Start of Block

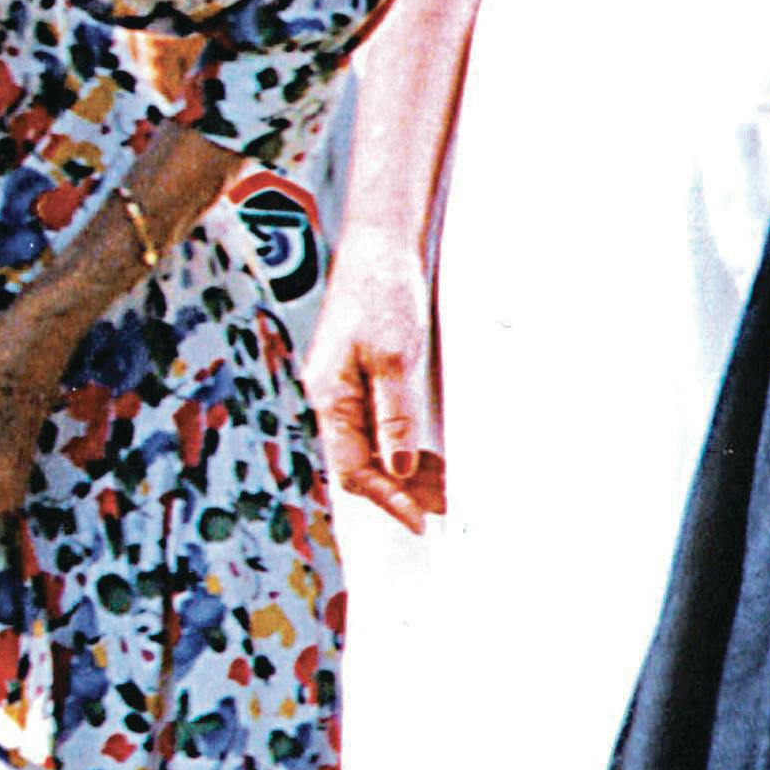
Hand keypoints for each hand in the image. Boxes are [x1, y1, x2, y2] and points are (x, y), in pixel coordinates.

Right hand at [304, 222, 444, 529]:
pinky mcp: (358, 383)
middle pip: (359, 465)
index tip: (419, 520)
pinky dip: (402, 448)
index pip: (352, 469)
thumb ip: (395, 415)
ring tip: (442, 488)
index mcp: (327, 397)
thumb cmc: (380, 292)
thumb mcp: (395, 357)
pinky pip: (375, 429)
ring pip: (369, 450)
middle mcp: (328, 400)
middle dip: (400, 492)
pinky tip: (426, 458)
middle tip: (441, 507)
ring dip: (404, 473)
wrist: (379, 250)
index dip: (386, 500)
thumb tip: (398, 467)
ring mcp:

End of Block
Start of Block

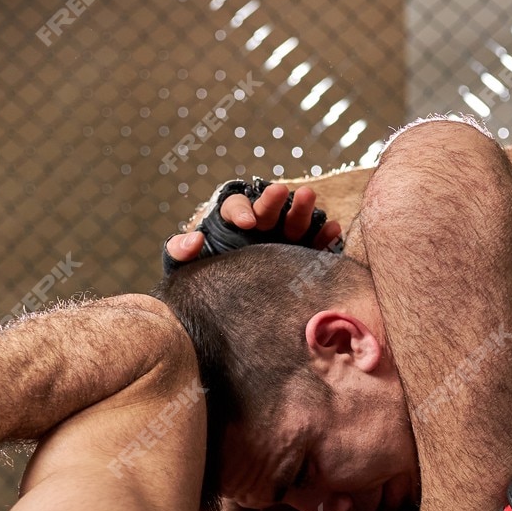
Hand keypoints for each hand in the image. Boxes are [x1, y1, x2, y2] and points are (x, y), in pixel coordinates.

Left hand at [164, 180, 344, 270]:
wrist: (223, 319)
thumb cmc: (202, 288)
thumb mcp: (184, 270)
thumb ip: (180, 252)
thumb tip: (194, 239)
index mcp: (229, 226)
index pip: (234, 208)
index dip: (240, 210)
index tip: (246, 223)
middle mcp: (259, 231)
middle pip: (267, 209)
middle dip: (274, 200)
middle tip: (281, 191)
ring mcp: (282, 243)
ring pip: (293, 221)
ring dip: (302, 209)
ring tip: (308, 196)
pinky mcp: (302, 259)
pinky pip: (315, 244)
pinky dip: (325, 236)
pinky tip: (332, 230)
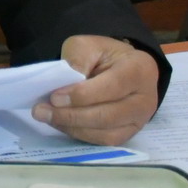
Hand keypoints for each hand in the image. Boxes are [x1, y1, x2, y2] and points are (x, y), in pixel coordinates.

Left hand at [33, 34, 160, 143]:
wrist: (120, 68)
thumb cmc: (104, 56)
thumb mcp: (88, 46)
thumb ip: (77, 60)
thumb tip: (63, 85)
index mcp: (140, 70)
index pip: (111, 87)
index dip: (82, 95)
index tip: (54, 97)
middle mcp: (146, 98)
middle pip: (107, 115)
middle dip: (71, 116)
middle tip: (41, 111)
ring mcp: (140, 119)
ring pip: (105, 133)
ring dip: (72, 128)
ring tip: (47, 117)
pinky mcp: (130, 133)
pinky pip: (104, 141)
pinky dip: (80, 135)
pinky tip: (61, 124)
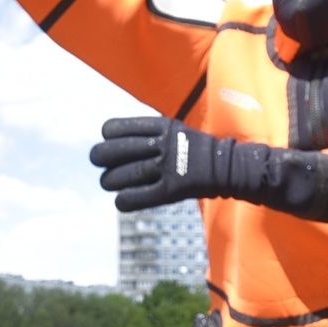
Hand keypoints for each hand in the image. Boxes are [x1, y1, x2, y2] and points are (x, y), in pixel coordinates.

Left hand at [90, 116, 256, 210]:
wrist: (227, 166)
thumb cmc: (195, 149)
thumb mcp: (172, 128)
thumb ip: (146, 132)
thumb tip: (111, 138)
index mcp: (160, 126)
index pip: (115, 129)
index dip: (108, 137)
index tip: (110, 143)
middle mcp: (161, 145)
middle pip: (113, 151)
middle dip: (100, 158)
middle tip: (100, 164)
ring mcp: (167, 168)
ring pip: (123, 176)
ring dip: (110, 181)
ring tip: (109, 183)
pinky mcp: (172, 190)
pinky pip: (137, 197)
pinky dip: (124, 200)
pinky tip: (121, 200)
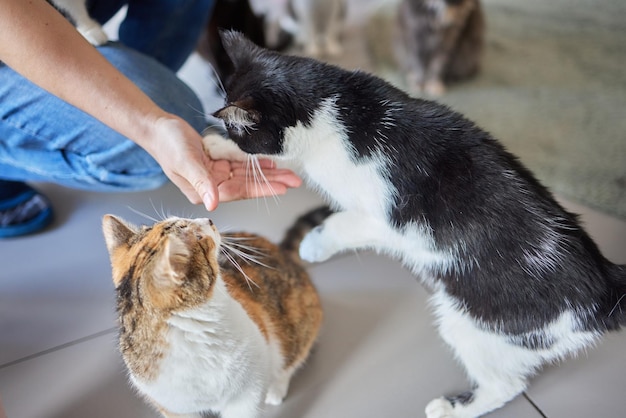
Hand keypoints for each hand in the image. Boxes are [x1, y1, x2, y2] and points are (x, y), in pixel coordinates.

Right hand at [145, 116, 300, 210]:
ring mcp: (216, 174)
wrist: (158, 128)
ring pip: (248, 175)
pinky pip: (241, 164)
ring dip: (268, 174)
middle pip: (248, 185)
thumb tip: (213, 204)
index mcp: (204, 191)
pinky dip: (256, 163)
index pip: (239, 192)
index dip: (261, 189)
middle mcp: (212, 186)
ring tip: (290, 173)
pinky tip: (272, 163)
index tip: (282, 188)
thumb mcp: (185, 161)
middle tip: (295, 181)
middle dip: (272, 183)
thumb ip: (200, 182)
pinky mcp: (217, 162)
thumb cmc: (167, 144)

End of Block

## Work instruction
Reproduce, character for character, only the lines of the preceding data that start at the line with "thumb ip: (77, 60)" and end at the line with "ring pip: (105, 133)", both included.

## Reply
thumb ip: (77, 60)
thumb tip: (63, 85)
index mcp: (140, 70)
index pip: (111, 87)
index dip: (82, 95)
index tip: (54, 97)
middle mcp: (146, 98)
middle pip: (107, 115)
middle dip: (71, 116)
middle tip: (41, 111)
ring mcp: (140, 119)
ring pip: (105, 133)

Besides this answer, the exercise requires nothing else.